France is at a turning point due to uncertainty over the country’s budget and the future of the government, Finance Minister Antoine Armand has said.
Expectations that Prime Minister Michel Barnier’s government will collapse due to opposition to his budget have hit the stock and bond markets of France, the eurozone’s second-biggest economy which is under pressure due to its rising deficit.
“The country is at a turning point,” Mr Armand told France 2 TV, adding that politicians had a responsibility “not to plunge the country into uncertainty”.
Mr Barnier is due to address television news programmes this evening, starting around 8pm (7pm Irish time), and is expected to face no-confidence motions tomorrow.
Barring a last-minute surprise, Mr Barnier’s fragile coalition will be the first French government to be forced out by a no-confidence vote since 1962.
Mr Barnier’s budget, which seeks to rein in France’s spiralling public deficit through €60 billion in tax hikes and spending cuts, has been opposed by politicians on both the far-left and far-right.

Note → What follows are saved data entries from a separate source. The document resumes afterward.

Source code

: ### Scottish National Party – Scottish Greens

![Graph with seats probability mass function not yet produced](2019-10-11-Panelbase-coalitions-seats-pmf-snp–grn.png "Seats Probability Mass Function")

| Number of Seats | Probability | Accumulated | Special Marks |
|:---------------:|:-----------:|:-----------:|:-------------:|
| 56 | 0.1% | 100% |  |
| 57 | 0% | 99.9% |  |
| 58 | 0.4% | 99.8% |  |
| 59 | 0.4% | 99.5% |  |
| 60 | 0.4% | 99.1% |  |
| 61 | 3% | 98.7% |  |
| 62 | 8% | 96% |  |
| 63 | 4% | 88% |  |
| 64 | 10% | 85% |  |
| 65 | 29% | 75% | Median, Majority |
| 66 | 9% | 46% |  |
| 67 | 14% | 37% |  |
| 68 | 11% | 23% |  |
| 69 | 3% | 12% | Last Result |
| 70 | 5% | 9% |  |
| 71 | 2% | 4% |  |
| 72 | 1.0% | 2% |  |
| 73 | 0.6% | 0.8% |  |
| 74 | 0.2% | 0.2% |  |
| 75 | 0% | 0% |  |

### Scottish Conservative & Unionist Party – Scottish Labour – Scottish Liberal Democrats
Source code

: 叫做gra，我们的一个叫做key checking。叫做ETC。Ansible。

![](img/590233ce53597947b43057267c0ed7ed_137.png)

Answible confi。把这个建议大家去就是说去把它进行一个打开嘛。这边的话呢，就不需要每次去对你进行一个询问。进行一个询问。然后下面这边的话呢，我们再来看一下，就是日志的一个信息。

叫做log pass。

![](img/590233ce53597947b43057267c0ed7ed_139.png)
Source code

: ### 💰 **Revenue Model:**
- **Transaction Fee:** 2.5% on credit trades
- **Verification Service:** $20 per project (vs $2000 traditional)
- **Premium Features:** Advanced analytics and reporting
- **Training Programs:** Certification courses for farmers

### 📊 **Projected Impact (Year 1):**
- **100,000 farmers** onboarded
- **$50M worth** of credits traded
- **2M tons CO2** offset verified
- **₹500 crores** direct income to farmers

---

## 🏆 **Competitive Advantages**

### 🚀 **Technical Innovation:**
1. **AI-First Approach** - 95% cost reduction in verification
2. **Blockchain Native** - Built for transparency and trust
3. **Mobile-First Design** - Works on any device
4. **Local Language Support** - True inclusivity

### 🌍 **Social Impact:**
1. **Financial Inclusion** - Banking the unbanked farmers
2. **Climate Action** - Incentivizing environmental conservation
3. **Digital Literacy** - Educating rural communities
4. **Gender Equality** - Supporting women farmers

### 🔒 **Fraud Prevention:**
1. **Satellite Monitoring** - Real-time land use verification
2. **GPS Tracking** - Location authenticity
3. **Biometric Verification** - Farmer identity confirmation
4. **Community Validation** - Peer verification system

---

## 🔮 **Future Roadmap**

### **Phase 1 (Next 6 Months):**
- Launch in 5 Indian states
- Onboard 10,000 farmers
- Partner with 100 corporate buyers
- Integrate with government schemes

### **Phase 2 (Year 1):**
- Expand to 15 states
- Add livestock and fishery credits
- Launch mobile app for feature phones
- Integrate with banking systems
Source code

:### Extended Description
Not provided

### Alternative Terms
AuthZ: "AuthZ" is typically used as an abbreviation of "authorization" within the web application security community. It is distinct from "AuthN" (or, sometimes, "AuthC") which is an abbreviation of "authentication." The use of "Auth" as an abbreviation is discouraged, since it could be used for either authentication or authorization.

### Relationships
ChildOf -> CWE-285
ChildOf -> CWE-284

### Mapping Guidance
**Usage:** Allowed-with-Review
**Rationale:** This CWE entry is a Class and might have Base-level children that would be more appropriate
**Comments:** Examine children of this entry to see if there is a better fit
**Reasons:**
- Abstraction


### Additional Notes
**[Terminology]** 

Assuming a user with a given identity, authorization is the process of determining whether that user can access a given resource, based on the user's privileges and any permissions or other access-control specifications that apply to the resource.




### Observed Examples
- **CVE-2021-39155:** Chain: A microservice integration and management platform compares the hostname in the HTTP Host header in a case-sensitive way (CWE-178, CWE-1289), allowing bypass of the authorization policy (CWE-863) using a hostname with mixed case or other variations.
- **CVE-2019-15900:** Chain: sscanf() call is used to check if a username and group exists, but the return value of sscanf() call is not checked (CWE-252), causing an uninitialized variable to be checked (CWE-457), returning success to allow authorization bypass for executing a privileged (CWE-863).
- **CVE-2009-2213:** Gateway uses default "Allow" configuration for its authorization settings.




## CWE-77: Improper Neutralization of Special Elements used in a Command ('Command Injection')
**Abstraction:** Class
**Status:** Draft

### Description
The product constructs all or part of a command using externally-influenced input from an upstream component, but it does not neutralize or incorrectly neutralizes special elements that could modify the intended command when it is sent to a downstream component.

The left and the far-right combined have enough votes to topple Mr Barnier, and National Rally (RN) leader Marine Le Pen confirmed that her party would vote for the left-wing coalition’s no-confidence bill as well as her own.
“The French have had enough,” she said.
Mr Barnier’s minority government had relied on RN support for its survival.
His entourage and Ms Le Pen’s camp each blamed the other and said they had done all they could to reach a deal and had been open to dialogue.
If the no-confidence vote does indeed go through, Mr Barnier would have to tender his resignation but French President Emmanuel Macron could ask him to stay on in a caretaker role as he seeks a new prime minister, which could well happen only next year.
In any case, there can be no new snap parliamentary election before July.
As far as the budget is concerned, if parliament has not adopted it by 20 December, the caretaker government could propose special emergency legislation to roll over spending limits and tax provisions from this year.
However, that would mean that savings measures Mr Barnier had planned would fall by the wayside.